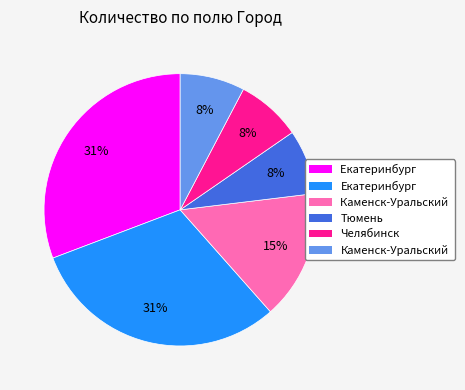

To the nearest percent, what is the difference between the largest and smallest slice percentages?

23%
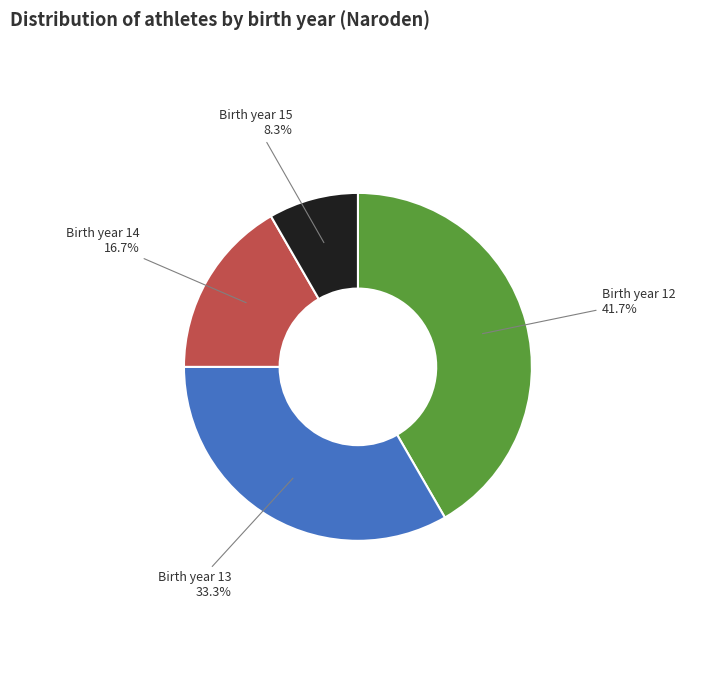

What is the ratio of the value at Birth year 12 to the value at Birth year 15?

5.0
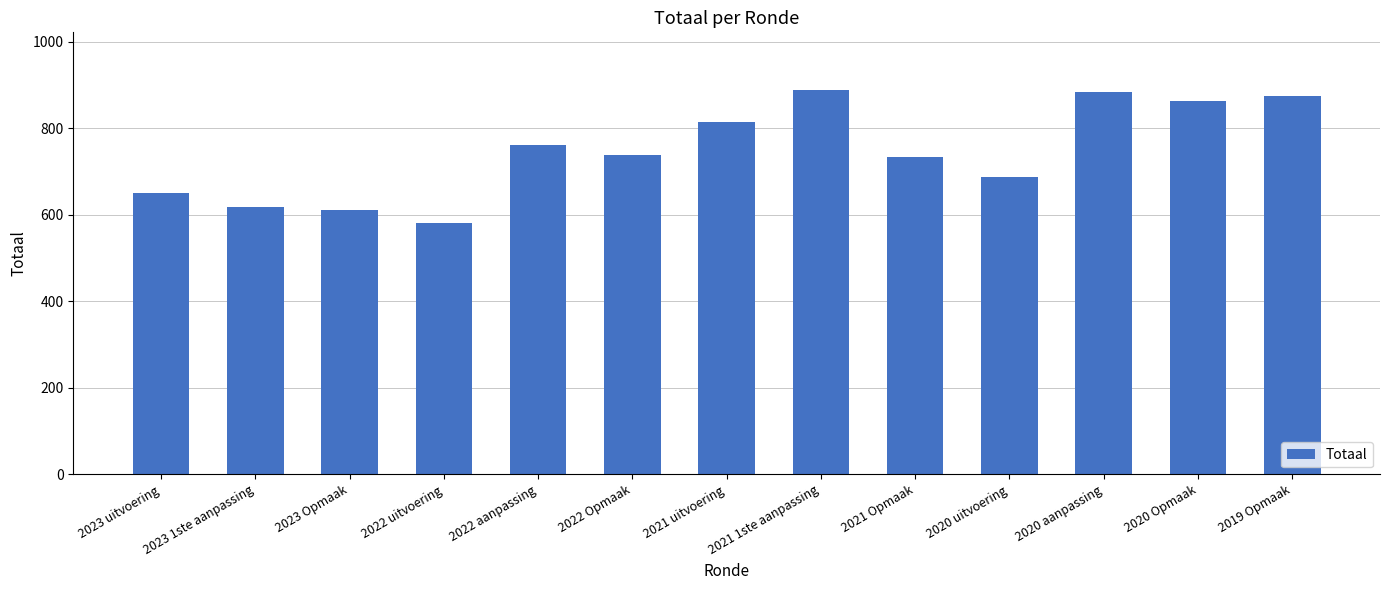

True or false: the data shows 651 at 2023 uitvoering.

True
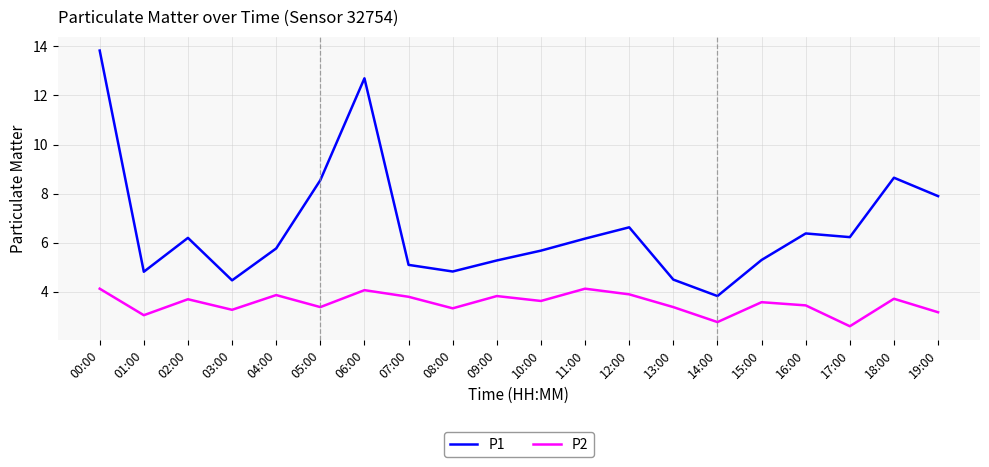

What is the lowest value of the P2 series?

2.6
◇ ◇ ◇ ◇ ◇ ◇ ◇
Work item ▸
Copy out all of the material above word for word, leaving out the pictures.

Your solution ▸
To the nearest percent, what is the difference between the largest and smallest slice percentages?

23%

What is the ratio of the value at Birth year 12 to the value at Birth year 15?

5.0

True or false: the data shows 651 at 2023 uitvoering.

True

What is the lowest value of the P2 series?

2.6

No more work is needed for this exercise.